[Action item A] In the profile of Senator Richard Burr, retype the passage that begins with the words "In 2015, he" and ends with "greenhouse gas regulation.".
[Action item B] List every calendar year mentioned in the profile of Senator Richard Burr.
BEGIN Page excerpt
Senator Richard Burr (R-NC) was elected into the Senate in 2004, after spending ten years in the House of Representatives for North Carolina’s 5th district. He sits on the Health, Education, Labor, Pensions, and Finance Committee, and he is Chairman of the Select Committee on Intelligence.
Burr on Climate Change
Burr has a poor environmental voting record, a reported 9% lifetime score by the League of Conservation Voters. In 2011, the senator himself introduced a bill that would abolish the EPA by conflating it with the Department of Energy.
In 2015, he voted against an amendment to the Keystone XL Pipeline Act that said climate change is real and human caused, and in 2019 he voted against a resolution that expressed disapproval of President Trump’s action to repeal the Clean Power Plan and instate the Affordable Clean Energy rule, considered by many to rollback greenhouse gas regulation.
END Page excerpt
BEGIN Provided records
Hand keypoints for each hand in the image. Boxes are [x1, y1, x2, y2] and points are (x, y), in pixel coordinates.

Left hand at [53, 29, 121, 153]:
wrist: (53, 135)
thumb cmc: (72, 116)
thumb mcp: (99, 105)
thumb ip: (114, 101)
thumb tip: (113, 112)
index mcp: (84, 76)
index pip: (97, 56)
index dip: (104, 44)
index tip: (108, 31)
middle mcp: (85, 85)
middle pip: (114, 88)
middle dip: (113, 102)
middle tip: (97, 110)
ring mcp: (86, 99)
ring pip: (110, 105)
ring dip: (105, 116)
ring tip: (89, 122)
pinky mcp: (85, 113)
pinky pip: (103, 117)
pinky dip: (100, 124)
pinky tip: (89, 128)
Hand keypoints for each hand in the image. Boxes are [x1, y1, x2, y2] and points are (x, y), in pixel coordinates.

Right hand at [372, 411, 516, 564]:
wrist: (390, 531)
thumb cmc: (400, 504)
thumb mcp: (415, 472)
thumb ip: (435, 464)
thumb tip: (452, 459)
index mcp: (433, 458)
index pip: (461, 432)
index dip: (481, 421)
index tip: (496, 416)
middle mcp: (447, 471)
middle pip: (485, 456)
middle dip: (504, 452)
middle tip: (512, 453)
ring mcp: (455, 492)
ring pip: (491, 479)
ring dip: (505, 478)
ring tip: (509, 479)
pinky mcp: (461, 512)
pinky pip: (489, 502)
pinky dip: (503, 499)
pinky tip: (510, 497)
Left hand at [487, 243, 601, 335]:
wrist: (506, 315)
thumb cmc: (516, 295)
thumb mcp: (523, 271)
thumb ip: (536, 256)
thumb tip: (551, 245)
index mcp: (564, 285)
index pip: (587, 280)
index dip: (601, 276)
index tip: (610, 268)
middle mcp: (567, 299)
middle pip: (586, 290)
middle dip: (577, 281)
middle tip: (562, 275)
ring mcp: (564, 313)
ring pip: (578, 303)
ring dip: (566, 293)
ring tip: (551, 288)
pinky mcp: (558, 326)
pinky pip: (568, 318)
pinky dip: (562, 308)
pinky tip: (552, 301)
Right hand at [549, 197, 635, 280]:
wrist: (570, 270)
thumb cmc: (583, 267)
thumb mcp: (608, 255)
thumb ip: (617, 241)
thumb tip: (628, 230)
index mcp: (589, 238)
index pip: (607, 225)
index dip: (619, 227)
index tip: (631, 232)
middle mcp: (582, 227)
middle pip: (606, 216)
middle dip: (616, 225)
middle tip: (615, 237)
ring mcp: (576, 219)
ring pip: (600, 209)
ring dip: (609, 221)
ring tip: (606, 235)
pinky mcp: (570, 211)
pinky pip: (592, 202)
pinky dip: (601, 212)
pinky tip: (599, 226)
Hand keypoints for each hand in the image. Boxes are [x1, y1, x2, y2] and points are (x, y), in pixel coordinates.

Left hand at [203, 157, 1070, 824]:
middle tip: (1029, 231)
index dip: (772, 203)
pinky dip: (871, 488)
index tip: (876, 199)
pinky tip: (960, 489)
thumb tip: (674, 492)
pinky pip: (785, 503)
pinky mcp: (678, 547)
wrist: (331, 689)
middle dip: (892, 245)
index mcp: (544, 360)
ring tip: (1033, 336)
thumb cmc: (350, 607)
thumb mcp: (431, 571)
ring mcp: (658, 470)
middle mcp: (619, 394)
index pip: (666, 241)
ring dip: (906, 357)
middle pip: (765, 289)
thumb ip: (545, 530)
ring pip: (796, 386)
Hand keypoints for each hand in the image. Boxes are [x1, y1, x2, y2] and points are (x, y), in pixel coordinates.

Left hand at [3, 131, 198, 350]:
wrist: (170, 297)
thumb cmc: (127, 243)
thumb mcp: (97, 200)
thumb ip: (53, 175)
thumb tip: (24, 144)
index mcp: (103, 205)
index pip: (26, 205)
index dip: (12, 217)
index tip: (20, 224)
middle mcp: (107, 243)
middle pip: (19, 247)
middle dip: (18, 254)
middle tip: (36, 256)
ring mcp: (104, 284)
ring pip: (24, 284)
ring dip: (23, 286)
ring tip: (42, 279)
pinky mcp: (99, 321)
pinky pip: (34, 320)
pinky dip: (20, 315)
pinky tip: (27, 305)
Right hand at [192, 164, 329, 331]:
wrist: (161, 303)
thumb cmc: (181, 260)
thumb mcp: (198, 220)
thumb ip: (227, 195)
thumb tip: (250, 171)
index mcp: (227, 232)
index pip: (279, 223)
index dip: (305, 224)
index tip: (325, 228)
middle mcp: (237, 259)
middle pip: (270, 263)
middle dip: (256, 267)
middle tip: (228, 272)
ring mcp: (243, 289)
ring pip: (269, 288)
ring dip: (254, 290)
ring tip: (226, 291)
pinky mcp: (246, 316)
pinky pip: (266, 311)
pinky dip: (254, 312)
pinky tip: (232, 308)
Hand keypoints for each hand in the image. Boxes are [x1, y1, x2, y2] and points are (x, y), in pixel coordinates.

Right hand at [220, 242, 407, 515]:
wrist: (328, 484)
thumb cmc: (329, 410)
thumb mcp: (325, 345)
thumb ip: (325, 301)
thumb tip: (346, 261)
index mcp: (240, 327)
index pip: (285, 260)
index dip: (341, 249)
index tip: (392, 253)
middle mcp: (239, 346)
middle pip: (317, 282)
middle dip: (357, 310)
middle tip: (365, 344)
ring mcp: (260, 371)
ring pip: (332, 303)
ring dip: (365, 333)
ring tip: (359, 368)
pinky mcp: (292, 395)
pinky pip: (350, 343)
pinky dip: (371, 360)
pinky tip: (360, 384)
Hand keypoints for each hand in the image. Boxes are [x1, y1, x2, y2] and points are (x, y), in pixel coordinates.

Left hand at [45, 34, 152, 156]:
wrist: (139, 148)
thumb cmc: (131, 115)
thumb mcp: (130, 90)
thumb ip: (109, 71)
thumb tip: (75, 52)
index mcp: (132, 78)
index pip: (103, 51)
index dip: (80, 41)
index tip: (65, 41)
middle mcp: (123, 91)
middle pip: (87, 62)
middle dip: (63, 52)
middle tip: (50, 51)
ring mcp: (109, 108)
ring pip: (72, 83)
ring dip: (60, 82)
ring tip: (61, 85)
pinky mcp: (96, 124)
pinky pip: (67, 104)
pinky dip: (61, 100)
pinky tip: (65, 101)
END Provided records
[Exercise output A]
In 2015, he voted against an amendment to the Keystone XL Pipeline Act that said climate change is real and human caused, and in 2019 he voted against a resolution that expressed disapproval of President Trump’s action to repeal the Clean Power Plan and instate the Affordable Clean Energy rule, considered by many to rollback greenhouse gas regulation.

[Exercise output B] 2004, 2011, 2015, 2019